## YOUR ASSIGNMENT
Copy the entries exactly, through the "brown stain shows" line.

## Collected data entries
★ ★ ★ ★ ★
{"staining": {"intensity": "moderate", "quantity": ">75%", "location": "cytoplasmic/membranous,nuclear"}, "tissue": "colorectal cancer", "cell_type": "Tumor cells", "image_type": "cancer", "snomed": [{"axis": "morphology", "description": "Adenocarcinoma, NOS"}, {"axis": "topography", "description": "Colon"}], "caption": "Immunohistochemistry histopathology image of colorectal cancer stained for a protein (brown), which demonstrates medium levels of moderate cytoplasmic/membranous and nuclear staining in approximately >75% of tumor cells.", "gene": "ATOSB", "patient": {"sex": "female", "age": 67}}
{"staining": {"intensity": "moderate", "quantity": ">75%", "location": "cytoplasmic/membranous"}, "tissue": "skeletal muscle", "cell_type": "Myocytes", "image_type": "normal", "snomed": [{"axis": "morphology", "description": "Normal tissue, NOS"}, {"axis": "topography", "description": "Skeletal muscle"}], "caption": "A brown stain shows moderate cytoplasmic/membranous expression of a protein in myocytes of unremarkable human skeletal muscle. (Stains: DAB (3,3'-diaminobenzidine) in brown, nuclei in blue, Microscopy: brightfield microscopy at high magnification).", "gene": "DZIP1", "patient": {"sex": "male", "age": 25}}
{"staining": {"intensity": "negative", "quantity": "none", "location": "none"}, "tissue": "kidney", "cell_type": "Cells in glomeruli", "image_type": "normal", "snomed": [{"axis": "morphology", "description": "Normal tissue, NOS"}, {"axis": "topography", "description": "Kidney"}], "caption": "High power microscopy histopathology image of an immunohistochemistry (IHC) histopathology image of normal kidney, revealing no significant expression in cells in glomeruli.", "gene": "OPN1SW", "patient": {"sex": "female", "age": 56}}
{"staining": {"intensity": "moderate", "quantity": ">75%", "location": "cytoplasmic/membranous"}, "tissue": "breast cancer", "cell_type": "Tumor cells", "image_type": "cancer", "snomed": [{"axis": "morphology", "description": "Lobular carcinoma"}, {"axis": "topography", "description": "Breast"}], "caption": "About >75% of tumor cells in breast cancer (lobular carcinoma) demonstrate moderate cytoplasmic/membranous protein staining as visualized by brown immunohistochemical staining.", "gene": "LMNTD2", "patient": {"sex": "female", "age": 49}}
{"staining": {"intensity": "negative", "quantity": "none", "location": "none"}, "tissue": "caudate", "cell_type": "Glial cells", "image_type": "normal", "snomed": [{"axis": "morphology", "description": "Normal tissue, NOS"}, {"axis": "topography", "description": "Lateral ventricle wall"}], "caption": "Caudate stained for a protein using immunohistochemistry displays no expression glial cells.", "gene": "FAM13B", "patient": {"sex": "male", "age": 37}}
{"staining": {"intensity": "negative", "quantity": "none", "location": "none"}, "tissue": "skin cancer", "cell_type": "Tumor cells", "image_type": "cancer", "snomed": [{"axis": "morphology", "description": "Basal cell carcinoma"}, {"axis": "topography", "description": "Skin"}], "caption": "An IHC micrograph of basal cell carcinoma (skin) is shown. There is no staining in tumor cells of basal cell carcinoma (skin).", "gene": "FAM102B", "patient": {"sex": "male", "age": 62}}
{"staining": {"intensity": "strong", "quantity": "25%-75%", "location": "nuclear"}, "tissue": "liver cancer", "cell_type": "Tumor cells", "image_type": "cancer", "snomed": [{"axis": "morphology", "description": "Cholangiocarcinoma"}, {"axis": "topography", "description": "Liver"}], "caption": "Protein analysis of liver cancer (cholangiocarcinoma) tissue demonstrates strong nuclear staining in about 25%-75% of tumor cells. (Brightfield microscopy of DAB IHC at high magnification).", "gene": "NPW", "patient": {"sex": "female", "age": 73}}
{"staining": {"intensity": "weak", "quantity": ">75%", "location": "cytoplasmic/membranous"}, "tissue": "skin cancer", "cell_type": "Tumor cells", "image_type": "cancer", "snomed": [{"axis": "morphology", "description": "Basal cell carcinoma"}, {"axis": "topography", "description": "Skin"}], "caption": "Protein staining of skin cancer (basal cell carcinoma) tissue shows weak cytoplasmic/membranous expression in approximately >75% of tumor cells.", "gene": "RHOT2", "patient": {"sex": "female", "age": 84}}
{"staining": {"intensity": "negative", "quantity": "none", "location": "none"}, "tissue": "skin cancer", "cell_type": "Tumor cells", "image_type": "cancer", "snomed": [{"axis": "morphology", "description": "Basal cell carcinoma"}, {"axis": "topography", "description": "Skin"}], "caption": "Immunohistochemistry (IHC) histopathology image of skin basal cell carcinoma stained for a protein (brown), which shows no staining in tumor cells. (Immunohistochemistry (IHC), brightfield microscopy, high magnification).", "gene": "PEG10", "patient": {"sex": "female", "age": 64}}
★ ★ ★ ★ ★
## WRITTEN RESPONSE
{"staining": {"intensity": "moderate", "quantity": ">75%", "location": "cytoplasmic/membranous,nuclear"}, "tissue": "colorectal cancer", "cell_type": "Tumor cells", "image_type": "cancer", "snomed": [{"axis": "morphology", "description": "Adenocarcinoma, NOS"}, {"axis": "topography", "description": "Colon"}], "caption": "Immunohistochemistry histopathology image of colorectal cancer stained for a protein (brown), which demonstrates medium levels of moderate cytoplasmic/membranous and nuclear staining in approximately >75% of tumor cells.", "gene": "ATOSB", "patient": {"sex": "female", "age": 67}}
{"staining": {"intensity": "moderate", "quantity": ">75%", "location": "cytoplasmic/membranous"}, "tissue": "skeletal muscle", "cell_type": "Myocytes", "image_type": "normal", "snomed": [{"axis": "morphology", "description": "Normal tissue, NOS"}, {"axis": "topography", "description": "Skeletal muscle"}], "caption": "A brown stain shows moderate cytoplasmic/membranous expression of a protein in myocytes of unremarkable human skeletal muscle. (Stains: DAB (3,3'-diaminobenzidine) in brown, nuclei in blue, Microscopy: brightfield microscopy at high magnification).", "gene": "DZIP1", "patient": {"sex": "male", "age": 25}}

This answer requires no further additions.